Data Science in the wild – From Online Games to Bees
Digitization and the Internet have now reached almost all areas of our
lives and more and more data is becoming available. This is happening not
only in shopping or the next social media post, but also in many other
areas, such as medicine, traffic, production, education or even science.
All this data needs to be analyzed to better understand users, support
doctors, detect diseases, optimize production, improve education, or
support science and make data a valuable resource. The application of Data
Science methods is challenging, but it is also changing the way data is
worked with and paving the way to more insights.

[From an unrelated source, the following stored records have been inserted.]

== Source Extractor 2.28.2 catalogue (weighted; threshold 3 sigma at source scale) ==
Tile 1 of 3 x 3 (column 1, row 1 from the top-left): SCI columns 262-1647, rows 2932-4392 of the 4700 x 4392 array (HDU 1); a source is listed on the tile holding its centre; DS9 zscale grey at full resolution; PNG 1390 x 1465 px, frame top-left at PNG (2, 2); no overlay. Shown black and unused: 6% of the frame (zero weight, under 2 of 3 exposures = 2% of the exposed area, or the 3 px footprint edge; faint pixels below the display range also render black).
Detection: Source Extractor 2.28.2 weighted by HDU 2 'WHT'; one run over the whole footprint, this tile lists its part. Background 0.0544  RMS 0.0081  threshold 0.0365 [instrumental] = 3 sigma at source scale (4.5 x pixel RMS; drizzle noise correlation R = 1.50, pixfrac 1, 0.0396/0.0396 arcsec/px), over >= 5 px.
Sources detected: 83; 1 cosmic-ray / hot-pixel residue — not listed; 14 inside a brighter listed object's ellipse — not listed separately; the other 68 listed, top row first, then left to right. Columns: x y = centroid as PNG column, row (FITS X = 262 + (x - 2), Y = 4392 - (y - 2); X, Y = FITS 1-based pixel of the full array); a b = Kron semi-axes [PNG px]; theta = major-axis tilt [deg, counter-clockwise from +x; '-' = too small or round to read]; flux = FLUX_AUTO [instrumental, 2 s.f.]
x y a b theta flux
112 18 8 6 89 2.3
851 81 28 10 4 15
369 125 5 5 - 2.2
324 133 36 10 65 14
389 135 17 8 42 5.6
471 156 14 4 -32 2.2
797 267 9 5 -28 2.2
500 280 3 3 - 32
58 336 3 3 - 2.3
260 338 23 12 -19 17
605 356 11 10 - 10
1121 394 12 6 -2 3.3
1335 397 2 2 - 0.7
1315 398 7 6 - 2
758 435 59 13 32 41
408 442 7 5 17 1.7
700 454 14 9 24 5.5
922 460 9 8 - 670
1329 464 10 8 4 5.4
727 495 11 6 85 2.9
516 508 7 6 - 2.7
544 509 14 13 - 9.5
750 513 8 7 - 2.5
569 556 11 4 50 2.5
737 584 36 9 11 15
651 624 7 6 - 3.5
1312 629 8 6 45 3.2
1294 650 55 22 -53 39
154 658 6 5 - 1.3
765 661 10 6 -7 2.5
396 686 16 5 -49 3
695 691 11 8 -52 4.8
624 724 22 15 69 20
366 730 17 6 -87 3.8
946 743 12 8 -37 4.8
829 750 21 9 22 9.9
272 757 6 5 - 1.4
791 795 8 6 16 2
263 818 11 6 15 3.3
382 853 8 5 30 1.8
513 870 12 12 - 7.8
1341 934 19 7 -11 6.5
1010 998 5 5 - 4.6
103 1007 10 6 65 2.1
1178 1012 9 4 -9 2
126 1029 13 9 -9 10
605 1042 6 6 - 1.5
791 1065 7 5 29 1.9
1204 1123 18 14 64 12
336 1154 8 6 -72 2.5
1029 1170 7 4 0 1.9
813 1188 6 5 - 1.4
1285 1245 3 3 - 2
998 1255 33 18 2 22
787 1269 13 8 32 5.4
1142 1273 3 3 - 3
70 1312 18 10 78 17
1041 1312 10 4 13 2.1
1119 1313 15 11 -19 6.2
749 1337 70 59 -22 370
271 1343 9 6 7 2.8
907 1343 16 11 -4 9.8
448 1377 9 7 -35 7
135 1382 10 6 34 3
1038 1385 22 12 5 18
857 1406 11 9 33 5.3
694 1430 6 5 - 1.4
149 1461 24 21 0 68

In this talk, we will show how such data can be used to support various
application domains using deep learning models. The first part focuses on
multiplayer online games. More and more young people are not only active
gamers themselves and need support e.g. in the form of purchase
recommendations, but also watch games on streaming platforms like
twitch.tv, which results in exciting applications for NLP research. For
both areas, we have been able to collect large amounts of data and will
present new data science approaches and gained insights. In the second
part of the talk, we will present new deep learning methods for analyzing
data from smart beehives of our We4Bee project. Besides anomaly detection,
we will also focus on systematic analysis of collected bee data using
semi-supervised learning methods.
Catarina Pinto Moreira
Towards Human-Centred AI: What Can Machines Learn from Eye-Tracking Data
Artificial Intelligence (AI) and Deep Learning (DL) technologies have made great strides in equalling and even surpassing human performance in many tasks, particularly in healthcare. Although DL cannot replace clinicians in medical diagnosis, it can support expert radiologists in performing time-consuming tasks, such as examining chest X-rays for signs of pneumonia or COVID-19. Despite this success, the internal mechanisms of these technologies are an enigma because humans cannot scrutinize how these systems do what they do. This uncertainty poses a significant concern in adopting AI-based technologies in healthcare because they are highly susceptible to biases due to the computation of spurious correlations during the prediction process which can put human lives in danger. This talk will present an ongoing project and its preliminary results. The project aims to make DL models understandable to radiologists by investigating how eye-tracking data can be used to teach a machine how radiologists read and classify chest X-ray images. By using multimodal data containing chest X-ray images, radiologists‘ eye patterns, and their respective audio recordings, this project aims to devise new methods to extract radiologists‘ cognitive maps. We will pioneer the construction of new multimodal DL architectures that learn to identify abnormalities and regions of interest using the radiologists‘ cognitive maps and X-ray images to teach machines how radiologists diagnose X-ray images. We will use that knowledge to generate explanations and promote trust in the adoption of AI-based systems, leading to a more accurate, augmented, and enhanced decision-making process in clinical practice. One important byproduct of this project will be novel computer-assisted training for young radiologists and imagiology students by designing an Explainable User Interface to facilitate the learning and training of radiologists.